Both are on the Hub, Apache 2.0, omni intact:

TL;DR

  • On a DGX Spark GB10, weight-only NVFP4 wins for Gemma 4 12B omni: 7.7 GB, 24.9 tok/s (3.2× BF16), all four modalities intact.
  • Full W4A4 is a trap for multimodal models — slower and it breaks image/audio/video (text-calibrated activation quant is out-of-distribution on multimodal embeddings).
  • HF eager lies — quant looks slower there; the real speedup needs vLLM's native kernels (a 5× swing).
  • To serve it: vLLM with native Gemma4Unified + TRITON_ATTN.
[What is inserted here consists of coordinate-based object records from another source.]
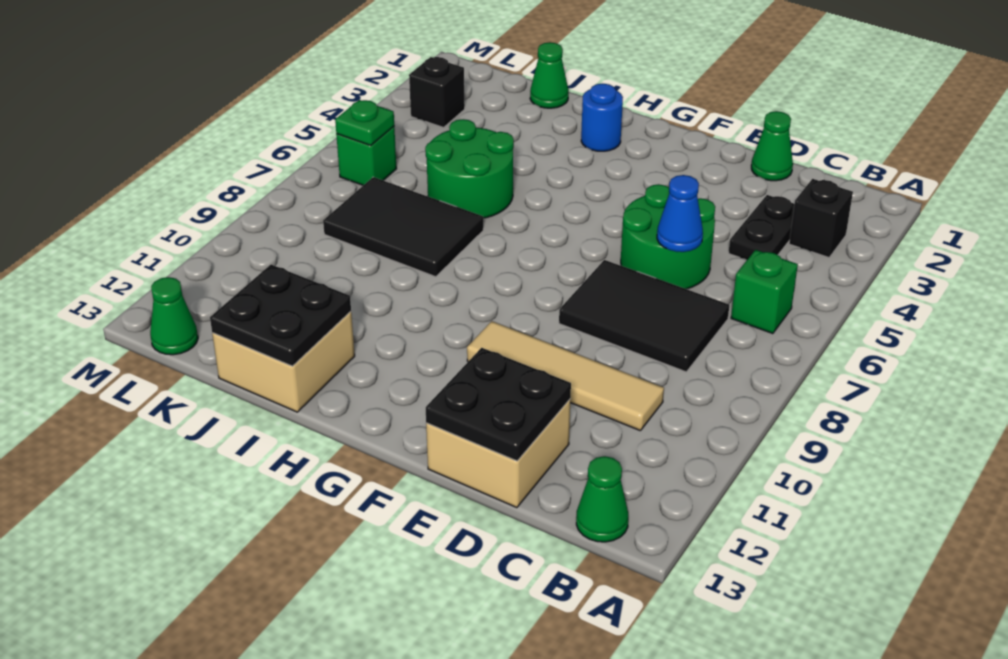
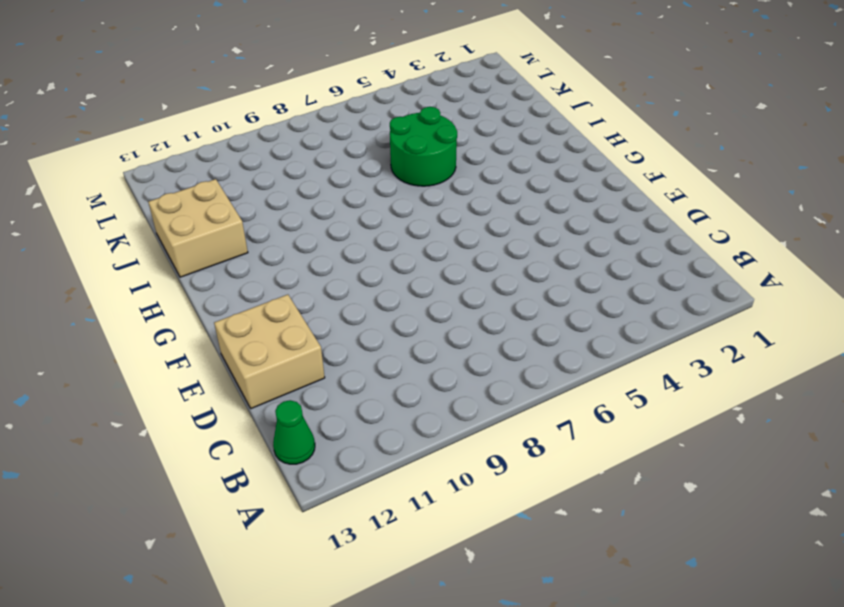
none -> black brick B3 level 1
none -> green brick B6 level 1
none -> black plate C3:C4 level 1

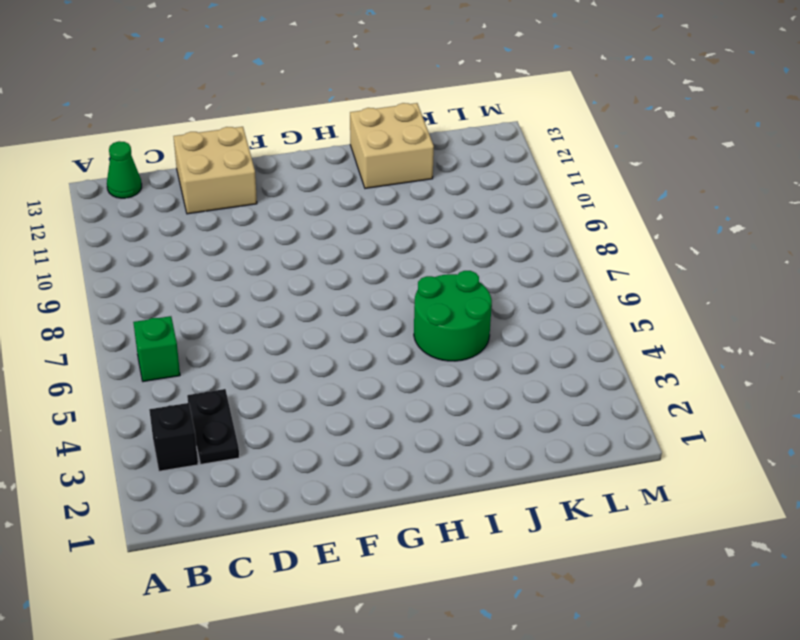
none -> black tile C7:E8 level 1
none -> tan tile C10:F10 level 1
none -> green cone D1 level 1

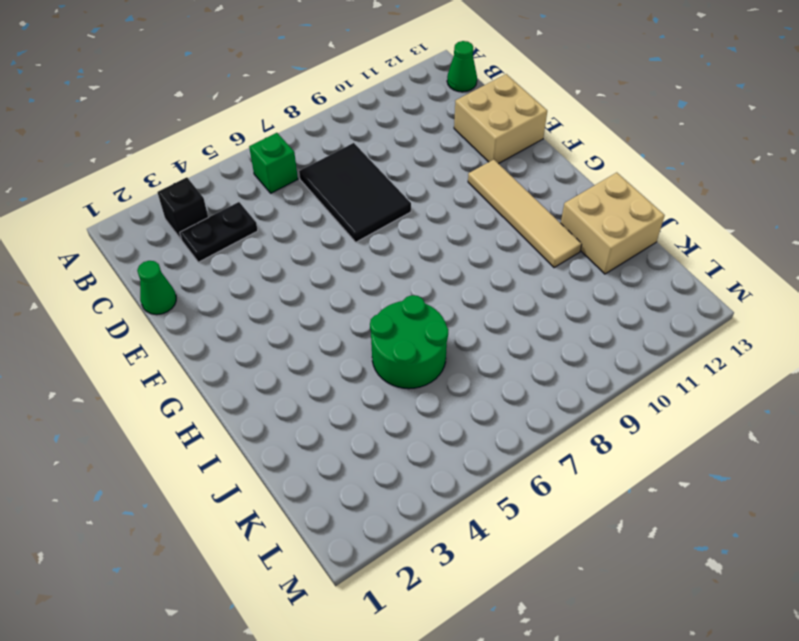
tan tile F11:I11 level 1 -> tan tile C10:F10 level 1
none -> green round brick D5:E6 level 1
none -> blue round brick H2 level 1
none -> black tile I7:K8 level 1

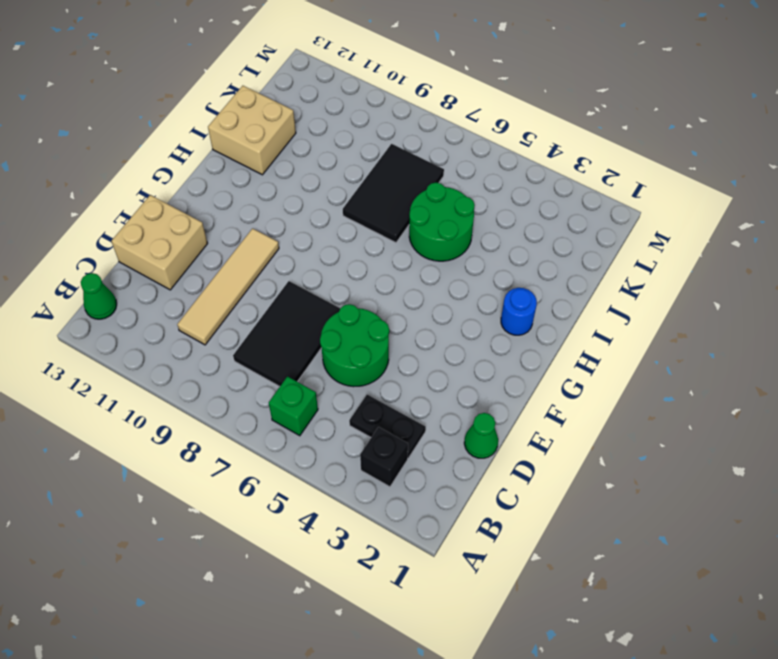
none -> green cone J1 level 1
none -> black brick L3 level 1
none -> green brick L6 level 1

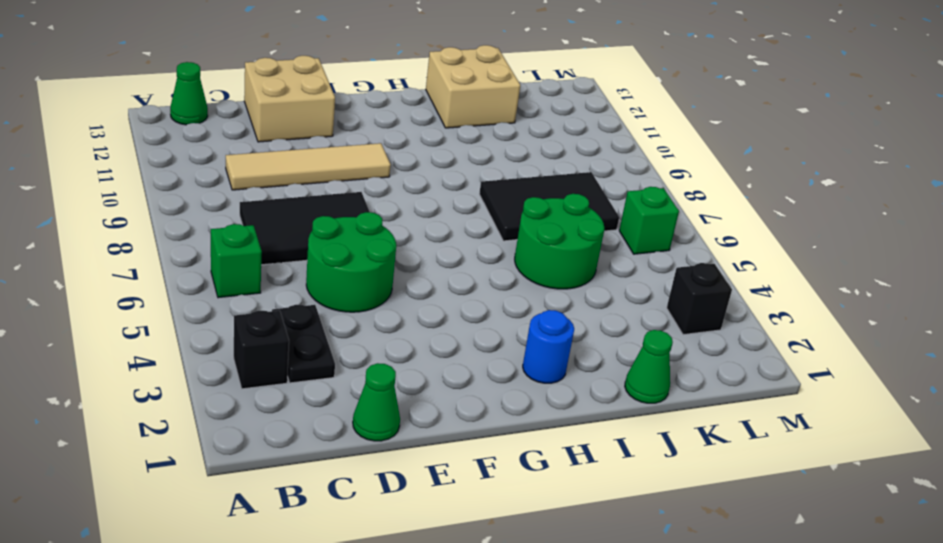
none -> green cone L13 level 1
none -> blue cone D6 level 2
none -> black plate D12:E13 level 2

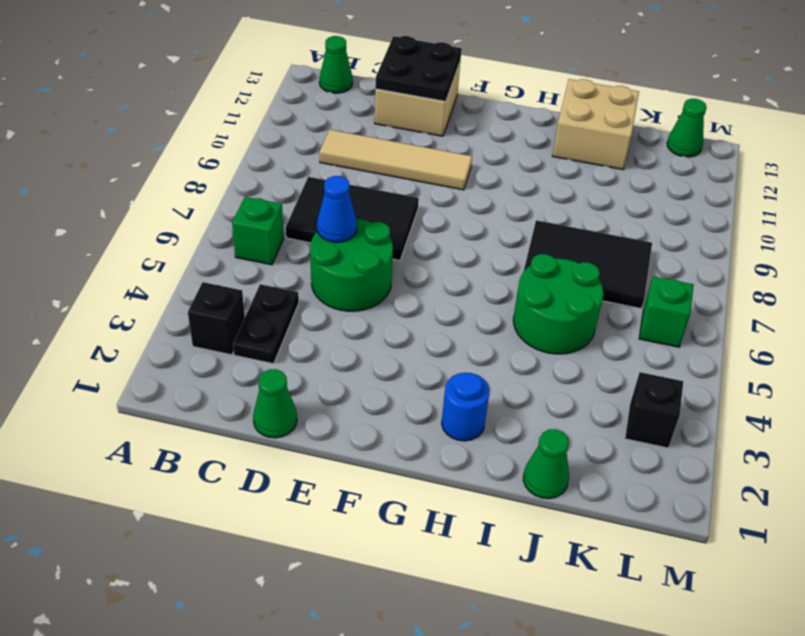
none -> black plate I12:J13 level 2
none -> green plate L6 level 2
Also in this series: Part 32 — NVFP4 is compression, not the FP4 cores, Part 33 — NVFP4 W4A4 beats FP8 on a MoE, Part 34 — NVFP4 shrinks a video model with zero speed gain, Part 26 — Nemotron Omni on a GB10.

FAQ

Should I quantize a multimodal LLM with NVFP4 W4A4 or weight-only W4A16?
For an omni model, use weight-only NVFP4 (W4A16). On a DGX Spark GB10 with Gemma 4 12B, W4A16 ran at 24.9 tok/s and kept image/audio/video working, while full W4A4 (weight + activation 4-bit) was no faster (23.9 tok/s — within noise) AND broke the multimodal capabilities. W4A4 calibrates its activation scales on text, so the image/audio embeddings fall out of that distribution and get clipped — for no speed benefit.
How fast is Gemma 4 12B quantized on a DGX Spark GB10?
Single-stream decode under vLLM 0.22.1: BF16 7.7 tok/s (23 GB), FP8 dynamic 15.9 tok/s (13 GB), NVFP4 weight-only 24.9 tok/s (7.7 GB). NVFP4 is 3.2x BF16. The same quantized weights run slower than BF16 under plain transformers (HF eager) because there is no native FP4/FP8 kernel there — the speedups are real only under vLLM.
Why does NVFP4 look slower than BF16 in Hugging Face transformers?
transformers has no native FP4/FP8 kernel, so it dequantizes the weights back to BF16 on every forward pass — pure overhead, no bandwidth benefit. In HF eager, NVFP4 measured 4.7 tok/s (slowest). Under vLLM's native kernels the same weights hit 24.9 tok/s (fastest). It's a 5x swing on identical weights — always benchmark the runtime you'll actually serve with.
How do you serve Gemma 4 (gemma4_unified) on vLLM?
Use a vLLM build with the native Gemma4UnifiedForConditionalGeneration class (around 0.22.x / main) and set VLLM_ATTENTION_BACKEND=TRITON_ATTN. Gemma 4's attention is non-square (head_dim 256 x 16 heads = 4096, not equal to the 3840 hidden size; it's GQA with 8 KV heads), and TRITON_ATTN is the backend that handles that correctly. Older vLLM falls back to a transformers backend that crashes on the attention projection.